### Instruction
Turn the lines of the items below, from the line containing "scientific name: Tillandsia variabilis" through the end of the items, into a numbered list, skipping any blank lines.

[Dataset items]

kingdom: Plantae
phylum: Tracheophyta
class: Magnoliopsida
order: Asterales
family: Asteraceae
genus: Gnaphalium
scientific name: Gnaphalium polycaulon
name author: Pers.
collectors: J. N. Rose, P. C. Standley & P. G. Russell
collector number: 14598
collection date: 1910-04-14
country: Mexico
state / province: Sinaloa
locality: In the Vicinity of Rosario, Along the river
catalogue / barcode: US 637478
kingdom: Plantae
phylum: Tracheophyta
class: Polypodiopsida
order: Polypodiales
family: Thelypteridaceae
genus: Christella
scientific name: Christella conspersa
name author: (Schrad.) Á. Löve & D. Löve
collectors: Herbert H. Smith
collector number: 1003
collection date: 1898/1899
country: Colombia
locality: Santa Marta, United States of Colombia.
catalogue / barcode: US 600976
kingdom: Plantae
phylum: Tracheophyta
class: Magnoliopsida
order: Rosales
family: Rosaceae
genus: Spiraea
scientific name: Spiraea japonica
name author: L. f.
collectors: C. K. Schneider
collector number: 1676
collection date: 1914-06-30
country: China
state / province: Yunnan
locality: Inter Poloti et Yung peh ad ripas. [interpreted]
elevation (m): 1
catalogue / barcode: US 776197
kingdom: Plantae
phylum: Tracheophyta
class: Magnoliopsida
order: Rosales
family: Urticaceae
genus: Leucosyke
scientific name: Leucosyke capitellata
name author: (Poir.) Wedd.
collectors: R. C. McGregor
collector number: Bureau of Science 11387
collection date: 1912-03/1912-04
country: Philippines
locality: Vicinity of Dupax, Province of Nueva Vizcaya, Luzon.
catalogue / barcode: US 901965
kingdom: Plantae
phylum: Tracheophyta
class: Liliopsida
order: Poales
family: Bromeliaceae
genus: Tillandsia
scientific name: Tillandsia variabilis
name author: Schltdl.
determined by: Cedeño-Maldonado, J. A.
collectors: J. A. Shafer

### Result
1. scientific name: Tillandsia variabilis
2. name author: Schltdl.
3. determined by: Cedeño-Maldonado, J. A.
4. collectors: J. A. Shafer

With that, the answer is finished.